[The data]:
——

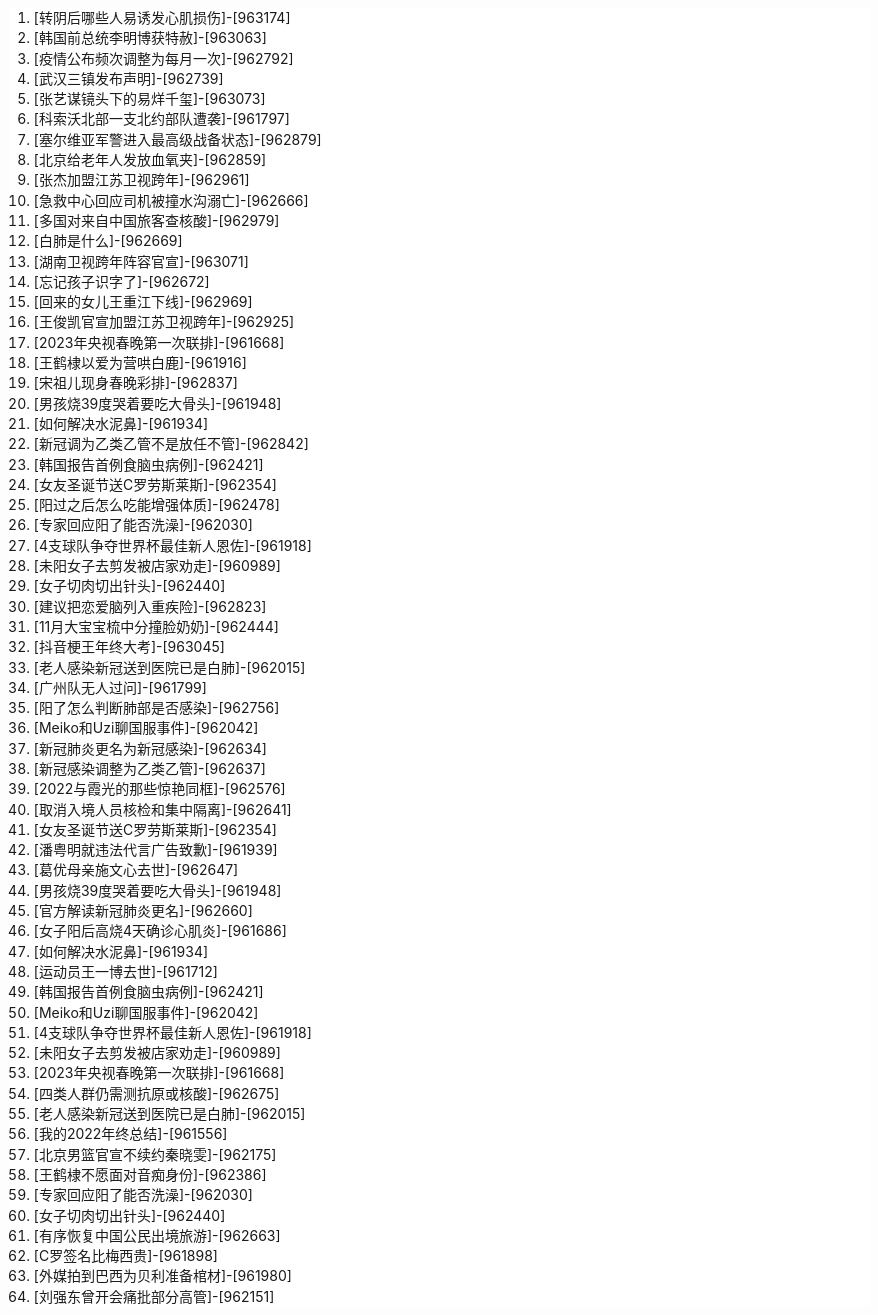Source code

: 1. [转阴后哪些人易诱发心肌损伤]-[963174]
1. [韩国前总统李明博获特赦]-[963063]
1. [疫情公布频次调整为每月一次]-[962792]
1. [武汉三镇发布声明]-[962739]
1. [张艺谋镜头下的易烊千玺]-[963073]
1. [科索沃北部一支北约部队遭袭]-[961797]
1. [塞尔维亚军警进入最高级战备状态]-[962879]
1. [北京给老年人发放血氧夹]-[962859]
1. [张杰加盟江苏卫视跨年]-[962961]
1. [急救中心回应司机被撞水沟溺亡]-[962666]
1. [多国对来自中国旅客查核酸]-[962979]
1. [白肺是什么]-[962669]
1. [湖南卫视跨年阵容官宣]-[963071]
1. [忘记孩子识字了]-[962672]
1. [回来的女儿王重江下线]-[962969]
1. [王俊凯官宣加盟江苏卫视跨年]-[962925]
1. [2023年央视春晚第一次联排]-[961668]
1. [王鹤棣以爱为营哄白鹿]-[961916]
1. [宋祖儿现身春晚彩排]-[962837]
1. [男孩烧39度哭着要吃大骨头]-[961948]
1. [如何解决水泥鼻]-[961934]
1. [新冠调为乙类乙管不是放任不管]-[962842]
1. [韩国报告首例食脑虫病例]-[962421]
1. [女友圣诞节送C罗劳斯莱斯]-[962354]
1. [阳过之后怎么吃能增强体质]-[962478]
1. [专家回应阳了能否洗澡]-[962030]
1. [4支球队争夺世界杯最佳新人恩佐]-[961918]
1. [未阳女子去剪发被店家劝走]-[960989]
1. [女子切肉切出针头]-[962440]
1. [建议把恋爱脑列入重疾险]-[962823]
1. [11月大宝宝梳中分撞脸奶奶]-[962444]
1. [抖音梗王年终大考]-[963045]
1. [老人感染新冠送到医院已是白肺]-[962015]
1. [广州队无人过问]-[961799]
1. [阳了怎么判断肺部是否感染]-[962756]
1. [Meiko和Uzi聊国服事件]-[962042]
1. [新冠肺炎更名为新冠感染]-[962634]
1. [新冠感染调整为乙类乙管]-[962637]
1. [2022与霞光的那些惊艳同框]-[962576]
1. [取消入境人员核检和集中隔离]-[962641]
1. [女友圣诞节送C罗劳斯莱斯]-[962354]
1. [潘粤明就违法代言广告致歉]-[961939]
1. [葛优母亲施文心去世]-[962647]
1. [男孩烧39度哭着要吃大骨头]-[961948]
1. [官方解读新冠肺炎更名]-[962660]
1. [女子阳后高烧4天确诊心肌炎]-[961686]
1. [如何解决水泥鼻]-[961934]
1. [运动员王一博去世]-[961712]
1. [韩国报告首例食脑虫病例]-[962421]
1. [Meiko和Uzi聊国服事件]-[962042]
1. [4支球队争夺世界杯最佳新人恩佐]-[961918]
1. [未阳女子去剪发被店家劝走]-[960989]
1. [2023年央视春晚第一次联排]-[961668]
1. [四类人群仍需测抗原或核酸]-[962675]
1. [老人感染新冠送到医院已是白肺]-[962015]
1. [我的2022年终总结]-[961556]
1. [北京男篮官宣不续约秦晓雯]-[962175]
1. [王鹤棣不愿面对音痴身份]-[962386]
1. [专家回应阳了能否洗澡]-[962030]
1. [女子切肉切出针头]-[962440]
1. [有序恢复中国公民出境旅游]-[962663]
1. [C罗签名比梅西贵]-[961898]
1. [外媒拍到巴西为贝利准备棺材]-[961980]
1. [刘强东曾开会痛批部分高管]-[962151]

——

[Task objective]: Could you set down every line of the listing above, word for word, with any pictures left out?

[Task output]:
Source code

: 1. [转阴后哪些人易诱发心肌损伤]-[963174]
1. [韩国前总统李明博获特赦]-[963063]
1. [疫情公布频次调整为每月一次]-[962792]
1. [武汉三镇发布声明]-[962739]
1. [张艺谋镜头下的易烊千玺]-[963073]
1. [科索沃北部一支北约部队遭袭]-[961797]
1. [塞尔维亚军警进入最高级战备状态]-[962879]
1. [北京给老年人发放血氧夹]-[962859]
1. [张杰加盟江苏卫视跨年]-[962961]
1. [急救中心回应司机被撞水沟溺亡]-[962666]
1. [多国对来自中国旅客查核酸]-[962979]
1. [白肺是什么]-[962669]
1. [湖南卫视跨年阵容官宣]-[963071]
1. [忘记孩子识字了]-[962672]
1. [回来的女儿王重江下线]-[962969]
1. [王俊凯官宣加盟江苏卫视跨年]-[962925]
1. [2023年央视春晚第一次联排]-[961668]
1. [王鹤棣以爱为营哄白鹿]-[961916]
1. [宋祖儿现身春晚彩排]-[962837]
1. [男孩烧39度哭着要吃大骨头]-[961948]
1. [如何解决水泥鼻]-[961934]
1. [新冠调为乙类乙管不是放任不管]-[962842]
1. [韩国报告首例食脑虫病例]-[962421]
1. [女友圣诞节送C罗劳斯莱斯]-[962354]
1. [阳过之后怎么吃能增强体质]-[962478]
1. [专家回应阳了能否洗澡]-[962030]
1. [4支球队争夺世界杯最佳新人恩佐]-[961918]
1. [未阳女子去剪发被店家劝走]-[960989]
1. [女子切肉切出针头]-[962440]
1. [建议把恋爱脑列入重疾险]-[962823]
1. [11月大宝宝梳中分撞脸奶奶]-[962444]
1. [抖音梗王年终大考]-[963045]
1. [老人感染新冠送到医院已是白肺]-[962015]
1. [广州队无人过问]-[961799]
1. [阳了怎么判断肺部是否感染]-[962756]
1. [Meiko和Uzi聊国服事件]-[962042]
1. [新冠肺炎更名为新冠感染]-[962634]
1. [新冠感染调整为乙类乙管]-[962637]
1. [2022与霞光的那些惊艳同框]-[962576]
1. [取消入境人员核检和集中隔离]-[962641]
1. [女友圣诞节送C罗劳斯莱斯]-[962354]
1. [潘粤明就违法代言广告致歉]-[961939]
1. [葛优母亲施文心去世]-[962647]
1. [男孩烧39度哭着要吃大骨头]-[961948]
1. [官方解读新冠肺炎更名]-[962660]
1. [女子阳后高烧4天确诊心肌炎]-[961686]
1. [如何解决水泥鼻]-[961934]
1. [运动员王一博去世]-[961712]
1. [韩国报告首例食脑虫病例]-[962421]
1. [Meiko和Uzi聊国服事件]-[962042]
1. [4支球队争夺世界杯最佳新人恩佐]-[961918]
1. [未阳女子去剪发被店家劝走]-[960989]
1. [2023年央视春晚第一次联排]-[961668]
1. [四类人群仍需测抗原或核酸]-[962675]
1. [老人感染新冠送到医院已是白肺]-[962015]
1. [我的2022年终总结]-[961556]
1. [北京男篮官宣不续约秦晓雯]-[962175]
1. [王鹤棣不愿面对音痴身份]-[962386]
1. [专家回应阳了能否洗澡]-[962030]
1. [女子切肉切出针头]-[962440]
1. [有序恢复中国公民出境旅游]-[962663]
1. [C罗签名比梅西贵]-[961898]
1. [外媒拍到巴西为贝利准备棺材]-[961980]
1. [刘强东曾开会痛批部分高管]-[962151]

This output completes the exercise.